Efficient, productive machining involves many factors. Programmers, engineers and machinists need to master multiple important areas. Becoming adept at the use of key calculations is a critical matter.
Students, apprentices and trainees receive considerable instruction on gauges, machine alignments and operation of machine tools but often get insufficient education about shop math. Smartphones, computers, CAM software and conversational controls almost have eliminated the requirement for students to learn the subject. Many people believe that technological advances minimize the obligation of craftspeople to understand and use shop math, as evidenced by the marketing of software and controls that generate information that once was calculated by machinists and toolmakers.
Given the power of today’s digital tools, reducing the instructional time spent on shop math is not warranted. There are calculations and geometric concepts that everyone associated with machining should master.
Speed Equation
Calculating the proper cutting speed is vital whether using a million-dollar vertical machining center or 50-year-old knee mill. When milling, the cutting speed is a function of rpm and tool diameter. Learning to express the cutting speed in terms of rpm or sfm enhances technical communication by giving common terminology to everyone. Being able to work backward from rpm to sfm allows a person to propagate efficient cutting parameters across a range of tool diameters. Using rpm to define the cutting speed of a milling tool is the same as using rpm to define the speed of a car—it has no meaning by itself.

Understanding calculations associated with cutting speeds, feed rates and radial chip thinning enhances the use of advanced milling techniques, such as trochoidal milling. Toolpaths programmed with Mastercam’s Dynamic Machining suite produce radial chip thinning (left), whereas a traditional toolpath (right) doesn’t enable the productivity-enhancing benefits of radial chip thinning.

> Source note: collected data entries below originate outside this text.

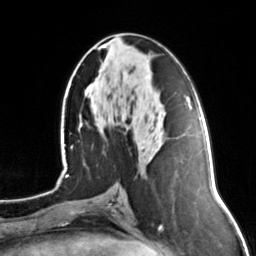
Breast MRI, one axial slice. Position 64 of 134 along the scan axis. Cropped to one breast. Dynamic contrast-enhanced series, time point 2 of 7 at this slice position (early post-contrast). 3 T. TE 1.7 ms, TR 4.6 ms. 1.2 mm slice thickness. 256 × 256 image matrix. Female patient.
Outlined on this slice (semi-automatically segmented with operator editing):
- enhancing-tissue mask used for the functional tumour volume (all voxels passing the contrast-enhancement thresholds inside the analysis volume; usually the tumour): box from (x=99, y=44) to (x=106, y=48) px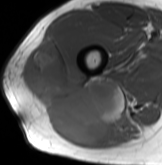
MRI of an extremity soft-tissue mass, one axial slice; slice 58 of 61 in the series (ordered by position); MR volume resampled by the dataset authors to the PET/CT grid (not the native acquisition matrix); 3.27 mm slice thickness; 162 × 165 image matrix, field of view 158 × 161 mm. Male patient. Case-level facts recorded for this patient, not image findings: histological type: poorly differentiated synovial sarcoma; grade: high; site of the primary tumour: right buttock.
Outlined on this slice (expert contour drawn on MRI and transferred to this co-registered scan by the dataset authors):
- gross tumour volume including surrounding oedema: bounding box <20,38,138,146> (left, top, right, bottom; pixels)
- gross tumour volume (mass): <22,38,126,146>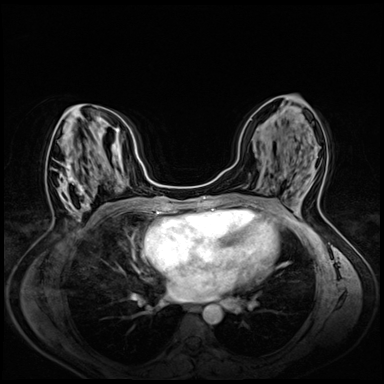
Breast MRI (dynamic contrast-enhanced), one axial slice; slice 30 of 72 in the series (ordered by position); dynamic contrast-enhanced series, time point 2 of 8 at this slice position (early post-contrast); 3 T; TE 1.4 ms, TR 4.3 ms; 2.5 mm slice thickness; 384 × 384 image matrix, field of view 330 × 330 mm. Female patient.
Structures marked on this image (semi-automatically segmented with operator editing):
- enhancing-tissue mask used for the functional tumour volume (all voxels passing the contrast-enhancement thresholds inside the analysis volume; usually the tumour): box from (x=59, y=159) to (x=90, y=215) px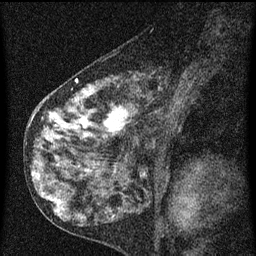
Breast MRI (dynamic contrast-enhanced), one sagittal slice; slice 32 of 60 in the series (ordered by position); dynamic contrast-enhanced series, image 2 of 3 at this slice position (ordered by acquisition); 1.5 T; TE 4.2 ms, TR 8 ms; 2 mm slice thickness; 256 × 256 image matrix. Patient: female, 55 years.
Structures marked on this image (semi-automatic segmentation, software-assisted and operator-edited):
- analysis volume of interest (the breast-tissue region the enhancement analysis was run in; not a lesion): bounding box [x1, y1, x2, y2] px = [42, 72, 185, 155]
- tumour enhancement mask (voxels above the 70 % enhancement threshold inside the analysis volume of interest): [49, 80, 133, 137]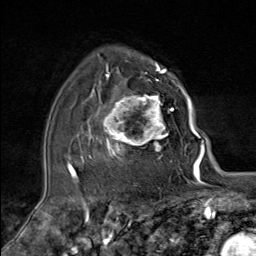
Breast MRI (dynamic contrast-enhanced), one axial slice; position 56 of 80 along the scan axis; cropped to one breast; dynamic contrast-enhanced series, time point 2 of 9 at this slice position (early post-contrast); 1.5 T; TE 1.8 ms, TR 4.3 ms; 2 mm slice thickness; 256 × 256 image matrix. Female patient.
Outlined on this slice (semi-automatic segmentation, software-assisted and operator-edited):
- enhancing-tissue mask used for the functional tumour volume (all voxels passing the contrast-enhancement thresholds inside the analysis volume; usually the tumour): bounding box [x1, y1, x2, y2] px = [89, 79, 174, 162]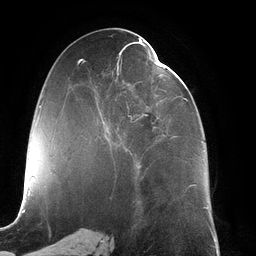
Breast MRI (dynamic contrast-enhanced), one axial slice; position 58 of 134 along the scan axis; cropped to one breast; dynamic contrast-enhanced series, time point 2 of 6 at this slice position (early post-contrast); 3 T; TE 2.7 ms, TR 6.5 ms; 1.2 mm slice thickness; 256 × 256 image matrix, field of view 200 × 200 mm. Female patient.
Structures marked on this image (semi-automatically segmented with operator editing):
- enhancing-tissue mask used for the functional tumour volume (all voxels passing the contrast-enhancement thresholds inside the analysis volume; usually the tumour): bounding box [x1, y1, x2, y2] px = [100, 42, 204, 168]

Once the cutting speed is established, the feed rate—the speed at which the tool traverses the workpiece—must be calculated. The most basic such calculation is: feed rate = rpm × the number of cutting teeth × the desired chip load, where the feed is expressed in ipm or mm/min. This is the “money” calculation because the feed rate is tied directly to the cycle time. A change in the feed usually is accompanied by a change in the cycle time, and feeding higher is almost always better for the bottom line.